Die US-Bundesregierung gibt jährlich Milliarden für Cybersicherheitsexperten aus. Laut einem neuen Bericht des Government Accountability Office (GAO) fehlen jedoch verlässliche Daten darüber, wie viele von ihnen tatsächlich beschäftigt sind. Die Ergebnisse geben Anlass zur Sorge hinsichtlich Personalstärke, Aufsicht und der Cybersicherheitsvorsorge des Landes.
Das GAO überprüfte die Personaldaten von 23 Bundesbehörden (ohne das Pentagon) und stellte erhebliche Unstimmigkeiten fest:
- Behörden meldeten mindestens 63.934 Vollzeitbeschäftigte im Bereich Cybersicherheit des Bundes zu Kosten von $9,3 Milliarden pro Jahr, plus 4.151 Auftragnehmer was weitere $5,2 Milliarden.
- 22 von 23 Agenturen räumten ein, dass sie nur unvollständige oder gar keine Daten über die Auftragnehmer hätten.
- 19 Agenturen Es mangelte an Qualitätssicherung für die Berichterstattung über die Belegschaft, und 17 hatte keine standardisierten Kriterien zur Definition einer Cybersicherheitsrolle.
Der Bericht hob zudem Führungslücken hervor. Das Büro des Nationalen Cybersicherheitsdirektors (ONCD) hat es versäumt, klare Richtlinien zur Erfassung von Personalbedarf bereitzustellen. Die Sitzungen der Arbeitsgruppe „Bundespersonal im Bereich Cybersicherheit“ wurden im Februar ausgesetzt und sind trotz der Bestätigung von Sean Cairncross, dem von Trump nominierten Kandidaten, durch den Senat im August als Nationaler Cybersicherheitsdirektor nicht wieder aufgenommen worden. Cairncross, ein Jurist ohne vorherige Führungserfahrung im Bereich Cybersicherheit, ist nun für die Personalstrategie des Bundes zuständig.
Das GAO empfahl dem ONCD vier dringende Schritte: Datenlücken schließen, die Qualität der Berichterstattung verbessern, Rollendefinitionen standardisieren und die Effektivität der Mitarbeiter bewerten. Das ONCD stimmte den Empfehlungen weder zu noch lehnte es sie ab, sondern verwies auf frühere Bemühungen aus der Biden-Ära, wie beispielsweise die Nationale Cybersicherheitsstrategie 2023, die eine Verbesserung der Berichterstattung über die Mitarbeiter zum Ziel hatte.
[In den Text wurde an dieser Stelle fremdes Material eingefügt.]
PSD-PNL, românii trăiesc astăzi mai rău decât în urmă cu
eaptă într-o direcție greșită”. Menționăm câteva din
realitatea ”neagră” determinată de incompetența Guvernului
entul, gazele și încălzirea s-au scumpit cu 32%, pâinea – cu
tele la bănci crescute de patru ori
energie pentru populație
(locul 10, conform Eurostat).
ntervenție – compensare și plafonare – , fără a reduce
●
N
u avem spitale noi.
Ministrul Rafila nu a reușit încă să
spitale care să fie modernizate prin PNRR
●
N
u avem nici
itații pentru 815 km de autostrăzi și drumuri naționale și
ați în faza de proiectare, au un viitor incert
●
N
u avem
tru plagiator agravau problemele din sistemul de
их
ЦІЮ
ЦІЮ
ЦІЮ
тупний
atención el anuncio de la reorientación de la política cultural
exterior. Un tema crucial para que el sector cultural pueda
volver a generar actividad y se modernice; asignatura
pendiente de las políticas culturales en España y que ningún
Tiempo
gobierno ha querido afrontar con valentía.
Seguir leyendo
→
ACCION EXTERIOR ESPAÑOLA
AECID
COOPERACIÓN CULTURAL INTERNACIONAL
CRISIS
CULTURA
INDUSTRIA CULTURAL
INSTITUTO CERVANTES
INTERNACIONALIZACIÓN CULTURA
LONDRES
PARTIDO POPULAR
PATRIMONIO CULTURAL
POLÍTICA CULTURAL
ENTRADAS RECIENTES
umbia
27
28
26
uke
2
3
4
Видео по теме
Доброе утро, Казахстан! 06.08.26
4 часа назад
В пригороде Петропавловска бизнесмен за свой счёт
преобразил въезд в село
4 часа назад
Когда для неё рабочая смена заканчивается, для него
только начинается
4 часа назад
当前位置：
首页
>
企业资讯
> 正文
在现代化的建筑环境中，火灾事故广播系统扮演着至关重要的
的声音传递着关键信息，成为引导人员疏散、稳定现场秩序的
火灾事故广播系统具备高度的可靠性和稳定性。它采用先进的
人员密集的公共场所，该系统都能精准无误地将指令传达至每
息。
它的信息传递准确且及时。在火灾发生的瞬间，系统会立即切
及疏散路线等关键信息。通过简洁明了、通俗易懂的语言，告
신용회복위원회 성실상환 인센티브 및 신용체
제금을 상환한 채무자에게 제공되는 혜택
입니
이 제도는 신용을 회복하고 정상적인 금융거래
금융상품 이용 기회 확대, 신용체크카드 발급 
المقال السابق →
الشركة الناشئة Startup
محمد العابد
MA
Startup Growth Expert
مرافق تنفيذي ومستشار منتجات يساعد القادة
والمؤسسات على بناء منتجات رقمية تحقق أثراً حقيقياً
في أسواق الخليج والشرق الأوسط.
Ohne präzise Daten, so warnte das GAO, riskieren Behörden Fehlentscheidungen bei Personal und Budget – gerade in Zeiten zunehmender Cyberbedrohungen. Ein Sprecher des GAO merkte an: “Die Bundesregierung hatte in der Vergangenheit Schwierigkeiten, diese wichtige Gruppe von IT-Fachkräften zu managen.”